WHAT YOU NEED TO DO: Find every line in the records below that contains the string "breath", matching case exactly, and copy each of those lines.

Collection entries
·····

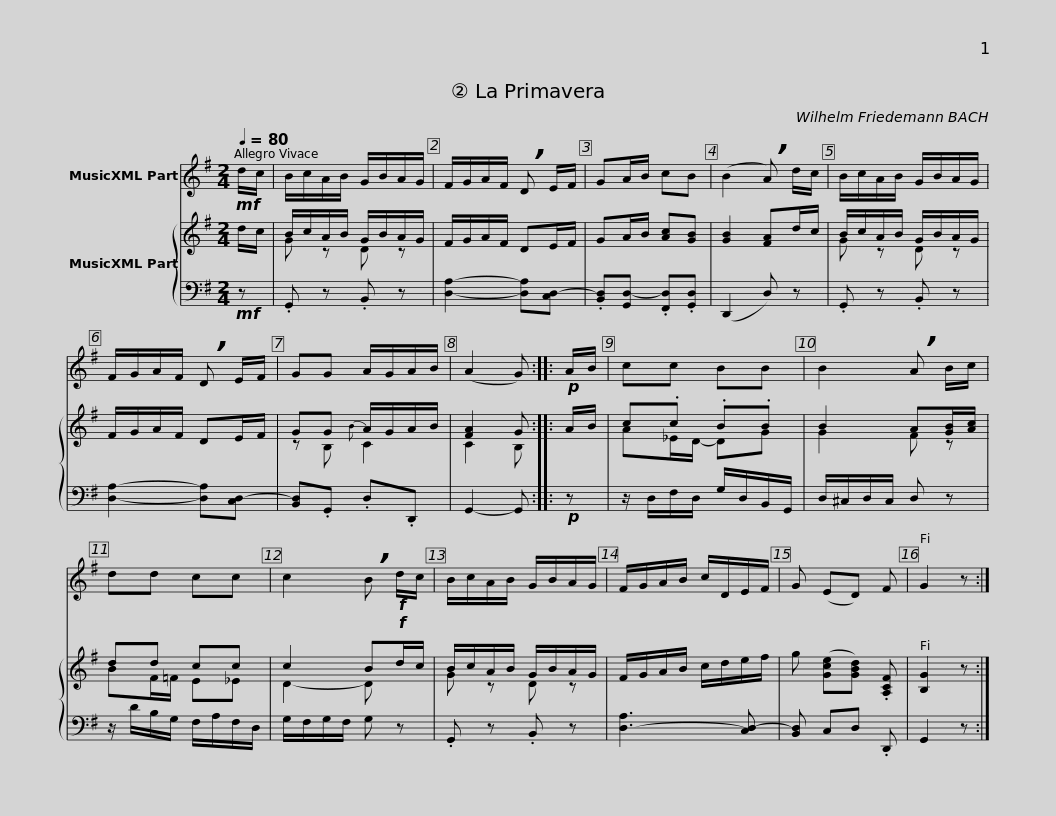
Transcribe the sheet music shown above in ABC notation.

X:1
%%score 1 { ( 2 4 ) | 3 }
L:1/8
Q:1/4=80
M:2/4
I:linebreak $
K:G
V:1 treble
V:2 treble
V:4 treble
V:3 bass
V:1
!mf! d/c/ | B/c/A/B/ G/B/A/G/ | F/G/A/F/ !breath!D E/F/ | GA/B/ cB | (B2 !breath!A) d/c/ |$ %5
 B/c/A/B/ G/B/A/G/ | F/G/A/F/ !breath!D E/F/ | GG A/G/A/B/ | (A2 G) ::$!p! A/B/ | %10
 cc BB | B2- !breath!A B/c/ | dd cc | c2- !breath!B!f! d/c/ |$ B/c/A/B/ G/B/A/G/ | %15
 F/G/A/B/ c/D/E/F/ | G (ED) F | G2 z :| %18
V:2
 d/c/ | B/c/A/B/ G/B/A/G/ | F/G/A/F/ DE/F/ | GA/B/ [Ac][GB] | [GB]2 [FA]d/c/ |$ %5
 B/c/A/B/ G/B/A/G/ | F/G/A/F/ DE/F/ | GG A/G/A/B/ | [FA]2 G ::$ A/B/ | %10
 c.c .B.B | B2- A[GB]/[Ac]/ | dd cc | c2- B!f!d/c/ |$ B/c/A/B/ G/B/A/G/ | %15
 F/G/A/B/ c/d/e/f/ | g ([Gce][GBd]) .[A,CF] | [B,G]2 z :| %18
V:3
!mf! z | .G,, z .B,, z | [D,A,]2- [D,A,][C,D,-] | .[B,,D,][G,,D,-] .[F,,D,].[G,,D,] | (D,,2 D,) z |$ %5
 .G,, z .B,, z | [D,A,]2- [D,A,][C,D,-] | [B,,D,].G,, .D,.D,, | G,,2- G,, ::$!p! z | %10
 z/ D,/F,/D,/ G,/D,/B,,/G,,/ | D,/^C,/D,/C,/ D, z | z/ D/B,/G,/ F,/A,/F,/D,/ | G,/F,/G,/F,/ G, z |$ .G,, z .B,, z | %15
 [D,-A,]3 [C,D,]- | [B,,D,] C,D, .D,, | G,,2 z :| %18
V:4
 x | G z D z | x4 | x4 | x4 |$ %5
 G z D z | x4 | z B,{B} C2 | C2 B, ::$ x | %10
 A_E/D/- DG | G2 F z | BF/=F/ E_E | D2- D x |$ G z D z | %15
 x4 | x4 | x3 :| %18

·····

TASK SOLUTION:
!mf! d/c/ | B/c/A/B/ G/B/A/G/ | F/G/A/F/ !breath!D E/F/ | GA/B/ cB | (B2 !breath!A) d/c/ |$ %5
 B/c/A/B/ G/B/A/G/ | F/G/A/F/ !breath!D E/F/ | GG A/G/A/B/ | (A2 G) ::$!p! A/B/ | %10
 cc BB | B2- !breath!A B/c/ | dd cc | c2- !breath!B!f! d/c/ |$ B/c/A/B/ G/B/A/G/ | %15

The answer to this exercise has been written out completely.